When you're building your business, defining your mission statement and core values may feel unnecessary. After all, these are nothing more than feel-good platitudes destined for a slide deck or a brochure someday, right?

In some cases, they may be. Some companies write down a few broad statements, file them away, and think their job is done. That's one of the reasons why only 27 percent of employees say they believe in their organization's stated values, according to a study conducted last year. Even fewer know how to apply their organization's values to their day-to-day work.

Mission and values statements can help to define your company: who you are, who you employ, what you stand for, and where you're going next. But the work isn't in defining your mission and values -- that's the easy part.

In order to bring them to life, your mission and values must be connected in real ways to the day-to-day work of your business. Here are some things we do at my company to help accomplish that and bring our mission and values to life:

Hire for mission and values alignment.

There's virtually nothing more important for a company's success than hiring and keeping great employees. But a great employee isn't just someone who's smart, talented, and hard-working -- they must also believe in the same things you do. Take some time during the interview process to determine how much a candidate supports your company's mission and shares your values. If they don't, they probably will not thrive in the role.

Your mission and values can actually be a valuable asset for recruitment and retention. Many job-seekers today want more than just a paycheck; they are looking for a sense of purpose behind the work they do. If you can articulate what this is, you stand a much better chance of attracting good candidates and inspiring your current team to give it their all every day.

Make them a component of employee reviews.

If you're hiring by your values, you should also be sure to live by them. One of the ways we measure employee performance at Funding Circle is by asking how the person demonstrated each of our five core values: Think smart, make it happen, be open, stand together, and live the adventure. Two of these values are about the work itself -- the other three are about how we work together as a team.

By doing this, we underscore just how seriously we take our values and how critical we think they are to the long-term success of each employee and the business at large. It also gives employees a framework through which to measure their own success and solicit feedback.

Reinforce them through your company culture.

Your mission and values establish a shared sense of purpose that motivates people and serves as the "glue" in a company culture. Every company has its own set of traditions, awards, and events, and these can be great opportunities to communicate your mission and values in an engaging way.

Say you have identified creative thinking as one of your company's values. Why not host a team bonding event at an art class, or hand out awards to recognize the most creative solutions to a problem -- with an unconventional trophy? There are many ways to ingrain your business' values throughout your company culture. Check out AirBNB, who bring their "belong anywhere" mission to life through the design of their office space. There, employees can work and meet in a variety of different city-themed spaces, each with its own special flair.

Demonstrate that they are part of your decision-making process.

As a leader, you should model the behaviors you expect from your team. Alignment with the company's values and mission is no exception. If you don't take them seriously, there's a slim chance that anyone else will.

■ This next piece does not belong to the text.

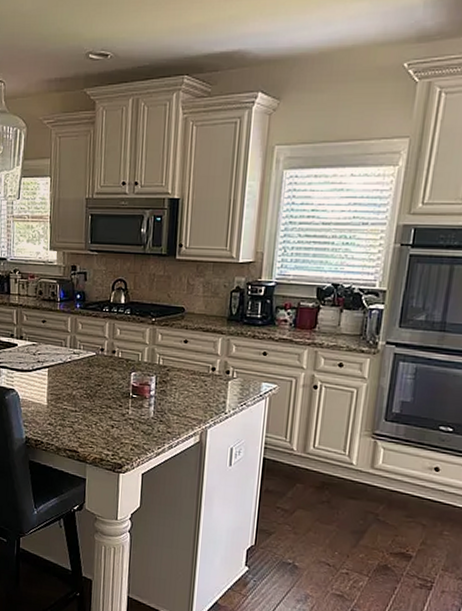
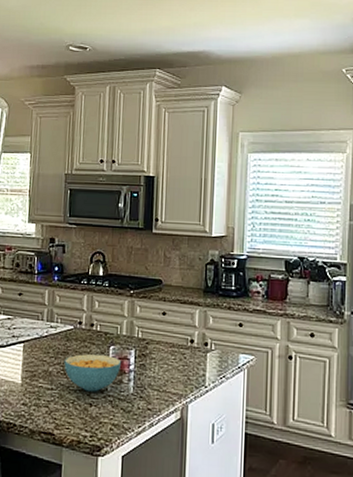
cereal bowl: none [87,379,143,415] -> present [64,354,122,392]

For example, one of our company's core values is "be open." To model this value, I and other leaders make an effort to clearly communicate our company's goals and progress  -- both the good and the bad -- on a regular basis, and share the context around each hit and miss. How you show your commitment to your own mission and values is up to you, but the important thing is to do it visibly and regularly.

There are many different ways to build a mission and values-centric culture; these are just a few. The important thing to remember is that they can't be empty words on a page. They must be integrated into your company's operations and the experiences of your employees, customers and the world writ large.